Massimo Prati: classe 1963, genovese e genoano, laureato alla Facoltà di Lingue e Letterature Straniere di Genova, con il massimo dei voti. Specializzazione in Scienze dell’Informazione e della Comunicazione Sociale e Interculturale. Vive in Svizzera dal 2004, dove lavora come insegnante. Autore di un racconto, “Nella Tana del Nemico”, inserito nella raccolta dal titolo, “Sotto il Segno del Grifone”, pubblicata nel 2004 dalla casa editrice Fratelli Frilli; di un libro intitolato “I Racconti del Grifo. Quando parlare del Genoa è come parlare di Genova”, edito nel 2017 dalla Nuova Editrice Genovese; di un lavoro sulla storia del calcio intitolato “Gli Svizzeri Pionieri del Football Italiano”, Urbone Publishing, 2019; di una ricerca storica dal titolo “Rivoluzione Inglese. Paradigma della Modernità”, Mimesis Edizioni, 2020 e, infine, della seconda edizione de “I Racconti del Grifo. Quando parlare del Genoa è come parlare di Genova”, Urbone Publishing, 2020.

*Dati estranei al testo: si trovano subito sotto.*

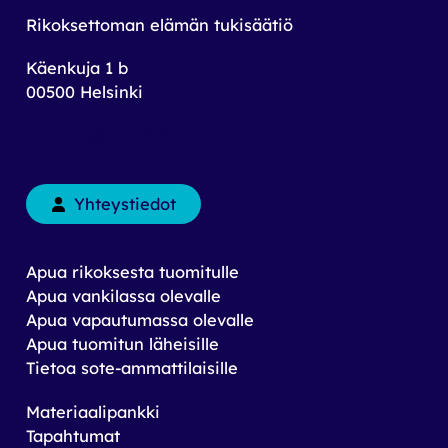
Rikoksettoman elämän tukisäätiö
Käenkuja 1 b
00500 Helsinki
toimisto@rets.fi
Yhteystiedot
Apua rikoksesta tuomitulle
Apua vankilassa olevalle
Apua vapautumassa olevalle
Apua tuomitun läheisille
Tietoa sote-ammattilaisille
Materiaalipankki
Tapahtumat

Coautore, con Emanuele Bonato, del libro di didattica dell’italiano “Imbarco Immediato”, Fanalex Publishing, 2021.

È anche autore di numerosi articoli, di carattere sportivo, storico o culturale, pubblicati su differenti blog, siti, riviste e giornali. Collabora con “Pianetagenoa1893” e “GliEroidelCalcio”. L’ultima fatica letteraria è “Dieci Racconti di una Lucertola del Porto di Genova”.